Task material =>
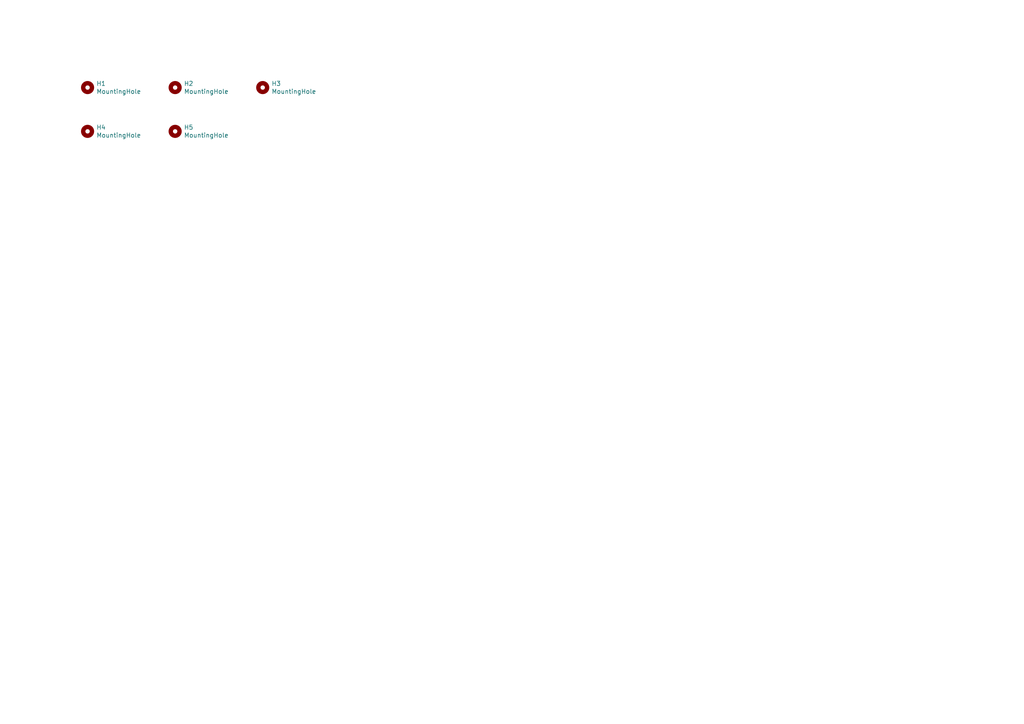
<source format=kicad_sch>
(kicad_sch (version 20211123) (generator eeschema)

  (uuid 4b1fce17-dec7-457e-ba3b-a77604e77dc9)

  (paper "A4")

  


  (symbol (lib_id "Mechanical:MountingHole") (at 25.4 25.4 0) (unit 1)
    (in_bom yes) (on_board yes)
    (uuid 00000000-0000-0000-0000-00005ef94523)
    (property "Reference" "H1" (id 0) (at 27.94 24.2316 0)
      (effects (font (size 1.27 1.27)) (justify left))
    )
    (property "Value" "MountingHole" (id 1) (at 27.94 26.543 0)
      (effects (font (size 1.27 1.27)) (justify left))
    )
    (property "Footprint" "MountingHole:MountingHole_6mm" (id 2) (at 25.4 25.4 0)
      (effects (font (size 1.27 1.27)) hide)
    )
    (property "Datasheet" "~" (id 3) (at 25.4 25.4 0)
      (effects (font (size 1.27 1.27)) hide)
    )
  )

  (symbol (lib_id "Mechanical:MountingHole") (at 50.8 25.4 0) (unit 1)
    (in_bom yes) (on_board yes)
    (uuid 00000000-0000-0000-0000-00005ef94aa6)
    (property "Reference" "H2" (id 0) (at 53.34 24.2316 0)
      (effects (font (size 1.27 1.27)) (justify left))
    )
    (property "Value" "MountingHole" (id 1) (at 53.34 26.543 0)
      (effects (font (size 1.27 1.27)) (justify left))
    )
    (property "Footprint" "MountingHole:MountingHole_6mm" (id 2) (at 50.8 25.4 0)
      (effects (font (size 1.27 1.27)) hide)
    )
    (property "Datasheet" "~" (id 3) (at 50.8 25.4 0)
      (effects (font (size 1.27 1.27)) hide)
    )
  )

  (symbol (lib_id "Mechanical:MountingHole") (at 76.2 25.4 0) (unit 1)
    (in_bom yes) (on_board yes)
    (uuid 00000000-0000-0000-0000-00005ef94c1a)
    (property "Reference" "H3" (id 0) (at 78.74 24.2316 0)
      (effects (font (size 1.27 1.27)) (justify left))
    )
    (property "Value" "MountingHole" (id 1) (at 78.74 26.543 0)
      (effects (font (size 1.27 1.27)) (justify left))
    )
    (property "Footprint" "MountingHole:MountingHole_6mm" (id 2) (at 76.2 25.4 0)
      (effects (font (size 1.27 1.27)) hide)
    )
    (property "Datasheet" "~" (id 3) (at 76.2 25.4 0)
      (effects (font (size 1.27 1.27)) hide)
    )
  )

  (symbol (lib_id "Mechanical:MountingHole") (at 25.4 38.1 0) (unit 1)
    (in_bom yes) (on_board yes)
    (uuid 00000000-0000-0000-0000-00005f3a9bf5)
    (property "Reference" "H4" (id 0) (at 27.94 36.9316 0)
      (effects (font (size 1.27 1.27)) (justify left))
    )
    (property "Value" "MountingHole" (id 1) (at 27.94 39.243 0)
      (effects (font (size 1.27 1.27)) (justify left))
    )
    (property "Footprint" "MountingHole:MountingHole_4mm" (id 2) (at 25.4 38.1 0)
      (effects (font (size 1.27 1.27)) hide)
    )
    (property "Datasheet" "~" (id 3) (at 25.4 38.1 0)
      (effects (font (size 1.27 1.27)) hide)
    )
  )

  (symbol (lib_id "Mechanical:MountingHole") (at 50.8 38.1 0) (unit 1)
    (in_bom yes) (on_board yes)
    (uuid 00000000-0000-0000-0000-00005f5e9471)
    (property "Reference" "H5" (id 0) (at 53.34 36.9316 0)
      (effects (font (size 1.27 1.27)) (justify left))
    )
    (property "Value" "MountingHole" (id 1) (at 53.34 39.243 0)
      (effects (font (size 1.27 1.27)) (justify left))
    )
    (property "Footprint" "MountingHole:MountingHole_4mm" (id 2) (at 50.8 38.1 0)
      (effects (font (size 1.27 1.27)) hide)
    )
    (property "Datasheet" "~" (id 3) (at 50.8 38.1 0)
      (effects (font (size 1.27 1.27)) hide)
    )
  )
)

</source>
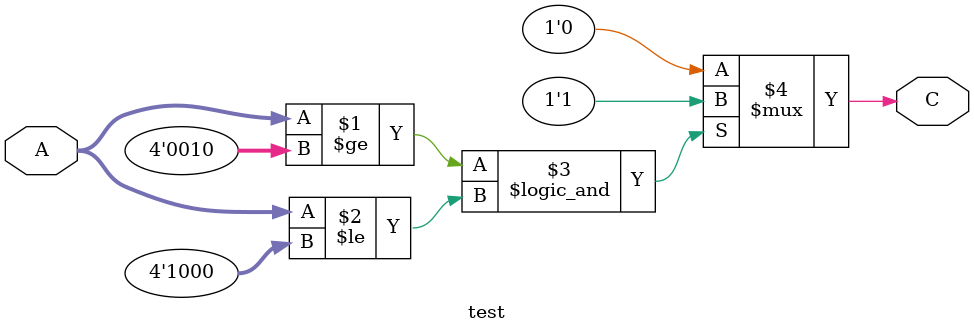
<source format=v>
module test(
    input [3:0] A,
    output C
);

assign C = (A >= 4'b0010 && A <= 4'b1000) ? 1'b1 : 1'b0;

endmodule

</source>
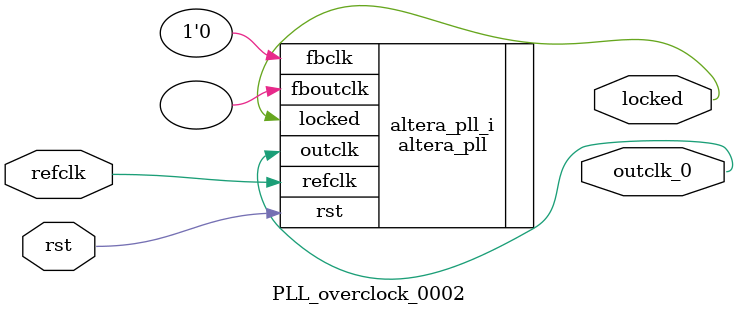
<source format=v>
`timescale 1ns/10ps
module  PLL_overclock_0002(

	// interface 'refclk'
	input wire refclk,

	// interface 'reset'
	input wire rst,

	// interface 'outclk0'
	output wire outclk_0,

	// interface 'locked'
	output wire locked
);

	altera_pll #(
		.fractional_vco_multiplier("false"),
		.reference_clock_frequency("50.0 MHz"),
		.operation_mode("direct"),
		.number_of_clocks(1),
		.output_clock_frequency0("670.000000 MHz"),
		.phase_shift0("0 ps"),
		.duty_cycle0(50),
		.output_clock_frequency1("0 MHz"),
		.phase_shift1("0 ps"),
		.duty_cycle1(50),
		.output_clock_frequency2("0 MHz"),
		.phase_shift2("0 ps"),
		.duty_cycle2(50),
		.output_clock_frequency3("0 MHz"),
		.phase_shift3("0 ps"),
		.duty_cycle3(50),
		.output_clock_frequency4("0 MHz"),
		.phase_shift4("0 ps"),
		.duty_cycle4(50),
		.output_clock_frequency5("0 MHz"),
		.phase_shift5("0 ps"),
		.duty_cycle5(50),
		.output_clock_frequency6("0 MHz"),
		.phase_shift6("0 ps"),
		.duty_cycle6(50),
		.output_clock_frequency7("0 MHz"),
		.phase_shift7("0 ps"),
		.duty_cycle7(50),
		.output_clock_frequency8("0 MHz"),
		.phase_shift8("0 ps"),
		.duty_cycle8(50),
		.output_clock_frequency9("0 MHz"),
		.phase_shift9("0 ps"),
		.duty_cycle9(50),
		.output_clock_frequency10("0 MHz"),
		.phase_shift10("0 ps"),
		.duty_cycle10(50),
		.output_clock_frequency11("0 MHz"),
		.phase_shift11("0 ps"),
		.duty_cycle11(50),
		.output_clock_frequency12("0 MHz"),
		.phase_shift12("0 ps"),
		.duty_cycle12(50),
		.output_clock_frequency13("0 MHz"),
		.phase_shift13("0 ps"),
		.duty_cycle13(50),
		.output_clock_frequency14("0 MHz"),
		.phase_shift14("0 ps"),
		.duty_cycle14(50),
		.output_clock_frequency15("0 MHz"),
		.phase_shift15("0 ps"),
		.duty_cycle15(50),
		.output_clock_frequency16("0 MHz"),
		.phase_shift16("0 ps"),
		.duty_cycle16(50),
		.output_clock_frequency17("0 MHz"),
		.phase_shift17("0 ps"),
		.duty_cycle17(50),
		.pll_type("General"),
		.pll_subtype("General")
	) altera_pll_i (
		.rst	(rst),
		.outclk	({outclk_0}),
		.locked	(locked),
		.fboutclk	( ),
		.fbclk	(1'b0),
		.refclk	(refclk)
	);
endmodule


</source>
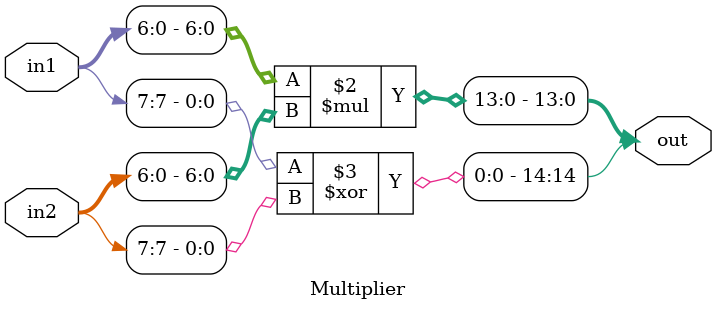
<source format=v>
`timescale 1ns/1ns

module Multiplier (input [7:0] in1, in2, output reg[14:0] out);
  always @(*) begin
      out[13:0] = in1[6:0] * in2[6:0];
      out[14] = in1[7] ^ in2[7];
  end
endmodule
</source>
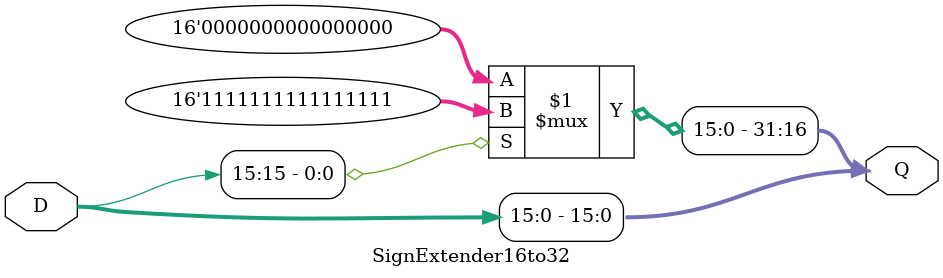
<source format=v>
`timescale 1ns / 1ps

module SignExtender16to32(
    input[15:0] D,
    output wire[31:0] Q
    );
    
    assign Q = {D[15] ? 16'hffff : 16'h0000, D};
endmodule

</source>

Directions for this task => When you copy the records above, keep every word exact but leave out the pictures.

Answer to this problem =>
<source format=kicad_sch>
(kicad_sch (version 20211123) (generator eeschema)

  (uuid 4b1fce17-dec7-457e-ba3b-a77604e77dc9)

  (paper "A4")

  


  (symbol (lib_id "Mechanical:MountingHole") (at 25.4 25.4 0) (unit 1)
    (in_bom yes) (on_board yes)
    (uuid 00000000-0000-0000-0000-00005ef94523)
    (property "Reference" "H1" (id 0) (at 27.94 24.2316 0)
      (effects (font (size 1.27 1.27)) (justify left))
    )
    (property "Value" "MountingHole" (id 1) (at 27.94 26.543 0)
      (effects (font (size 1.27 1.27)) (justify left))
    )
    (property "Footprint" "MountingHole:MountingHole_6mm" (id 2) (at 25.4 25.4 0)
      (effects (font (size 1.27 1.27)) hide)
    )
    (property "Datasheet" "~" (id 3) (at 25.4 25.4 0)
      (effects (font (size 1.27 1.27)) hide)
    )
  )

  (symbol (lib_id "Mechanical:MountingHole") (at 50.8 25.4 0) (unit 1)
    (in_bom yes) (on_board yes)
    (uuid 00000000-0000-0000-0000-00005ef94aa6)
    (property "Reference" "H2" (id 0) (at 53.34 24.2316 0)
      (effects (font (size 1.27 1.27)) (justify left))
    )
    (property "Value" "MountingHole" (id 1) (at 53.34 26.543 0)
      (effects (font (size 1.27 1.27)) (justify left))
    )
    (property "Footprint" "MountingHole:MountingHole_6mm" (id 2) (at 50.8 25.4 0)
      (effects (font (size 1.27 1.27)) hide)
    )
    (property "Datasheet" "~" (id 3) (at 50.8 25.4 0)
      (effects (font (size 1.27 1.27)) hide)
    )
  )

  (symbol (lib_id "Mechanical:MountingHole") (at 76.2 25.4 0) (unit 1)
    (in_bom yes) (on_board yes)
    (uuid 00000000-0000-0000-0000-00005ef94c1a)
    (property "Reference" "H3" (id 0) (at 78.74 24.2316 0)
      (effects (font (size 1.27 1.27)) (justify left))
    )
    (property "Value" "MountingHole" (id 1) (at 78.74 26.543 0)
      (effects (font (size 1.27 1.27)) (justify left))
    )
    (property "Footprint" "MountingHole:MountingHole_6mm" (id 2) (at 76.2 25.4 0)
      (effects (font (size 1.27 1.27)) hide)
    )
    (property "Datasheet" "~" (id 3) (at 76.2 25.4 0)
      (effects (font (size 1.27 1.27)) hide)
    )
  )

  (symbol (lib_id "Mechanical:MountingHole") (at 25.4 38.1 0) (unit 1)
    (in_bom yes) (on_board yes)
    (uuid 00000000-0000-0000-0000-00005f3a9bf5)
    (property "Reference" "H4" (id 0) (at 27.94 36.9316 0)
      (effects (font (size 1.27 1.27)) (justify left))
    )
    (property "Value" "MountingHole" (id 1) (at 27.94 39.243 0)
      (effects (font (size 1.27 1.27)) (justify left))
    )
    (property "Footprint" "MountingHole:MountingHole_4mm" (id 2) (at 25.4 38.1 0)
      (effects (font (size 1.27 1.27)) hide)
    )
    (property "Datasheet" "~" (id 3) (at 25.4 38.1 0)
      (effects (font (size 1.27 1.27)) hide)
    )
  )

  (symbol (lib_id "Mechanical:MountingHole") (at 50.8 38.1 0) (unit 1)
    (in_bom yes) (on_board yes)
    (uuid 00000000-0000-0000-0000-00005f5e9471)
    (property "Reference" "H5" (id 0) (at 53.34 36.9316 0)
      (effects (font (size 1.27 1.27)) (justify left))
    )
    (property "Value" "MountingHole" (id 1) (at 53.34 39.243 0)
      (effects (font (size 1.27 1.27)) (justify left))
    )
    (property "Footprint" "MountingHole:MountingHole_4mm" (id 2) (at 50.8 38.1 0)
      (effects (font (size 1.27 1.27)) hide)
    )
    (property "Datasheet" "~" (id 3) (at 50.8 38.1 0)
      (effects (font (size 1.27 1.27)) hide)
    )
  )
)

</source>
<source format=v>
module test(
    input [3:0] A,
    output C
);

assign C = (A >= 4'b0010 && A <= 4'b1000) ? 1'b1 : 1'b0;

endmodule

</source>
<source format=v>
`timescale 1ns/10ps
module  PLL_overclock_0002(

	// interface 'refclk'
	input wire refclk,

	// interface 'reset'
	input wire rst,

	// interface 'outclk0'
	output wire outclk_0,

	// interface 'locked'
	output wire locked
);

	altera_pll #(
		.fractional_vco_multiplier("false"),
		.reference_clock_frequency("50.0 MHz"),
		.operation_mode("direct"),
		.number_of_clocks(1),
		.output_clock_frequency0("670.000000 MHz"),
		.phase_shift0("0 ps"),
		.duty_cycle0(50),
		.output_clock_frequency1("0 MHz"),
		.phase_shift1("0 ps"),
		.duty_cycle1(50),
		.output_clock_frequency2("0 MHz"),
		.phase_shift2("0 ps"),
		.duty_cycle2(50),
		.output_clock_frequency3("0 MHz"),
		.phase_shift3("0 ps"),
		.duty_cycle3(50),
		.output_clock_frequency4("0 MHz"),
		.phase_shift4("0 ps"),
		.duty_cycle4(50),
		.output_clock_frequency5("0 MHz"),
		.phase_shift5("0 ps"),
		.duty_cycle5(50),
		.output_clock_frequency6("0 MHz"),
		.phase_shift6("0 ps"),
		.duty_cycle6(50),
		.output_clock_frequency7("0 MHz"),
		.phase_shift7("0 ps"),
		.duty_cycle7(50),
		.output_clock_frequency8("0 MHz"),
		.phase_shift8("0 ps"),
		.duty_cycle8(50),
		.output_clock_frequency9("0 MHz"),
		.phase_shift9("0 ps"),
		.duty_cycle9(50),
		.output_clock_frequency10("0 MHz"),
		.phase_shift10("0 ps"),
		.duty_cycle10(50),
		.output_clock_frequency11("0 MHz"),
		.phase_shift11("0 ps"),
		.duty_cycle11(50),
		.output_clock_frequency12("0 MHz"),
		.phase_shift12("0 ps"),
		.duty_cycle12(50),
		.output_clock_frequency13("0 MHz"),
		.phase_shift13("0 ps"),
		.duty_cycle13(50),
		.output_clock_frequency14("0 MHz"),
		.phase_shift14("0 ps"),
		.duty_cycle14(50),
		.output_clock_frequency15("0 MHz"),
		.phase_shift15("0 ps"),
		.duty_cycle15(50),
		.output_clock_frequency16("0 MHz"),
		.phase_shift16("0 ps"),
		.duty_cycle16(50),
		.output_clock_frequency17("0 MHz"),
		.phase_shift17("0 ps"),
		.duty_cycle17(50),
		.pll_type("General"),
		.pll_subtype("General")
	) altera_pll_i (
		.rst	(rst),
		.outclk	({outclk_0}),
		.locked	(locked),
		.fboutclk	( ),
		.fbclk	(1'b0),
		.refclk	(refclk)
	);
endmodule


</source>
<source format=v>
`timescale 1ns/1ns

module Multiplier (input [7:0] in1, in2, output reg[14:0] out);
  always @(*) begin
      out[13:0] = in1[6:0] * in2[6:0];
      out[14] = in1[7] ^ in2[7];
  end
endmodule
</source>
<source format=v>
`timescale 1ns / 1ps

module SignExtender16to32(
    input[15:0] D,
    output wire[31:0] Q
    );
    
    assign Q = {D[15] ? 16'hffff : 16'h0000, D};
endmodule

</source>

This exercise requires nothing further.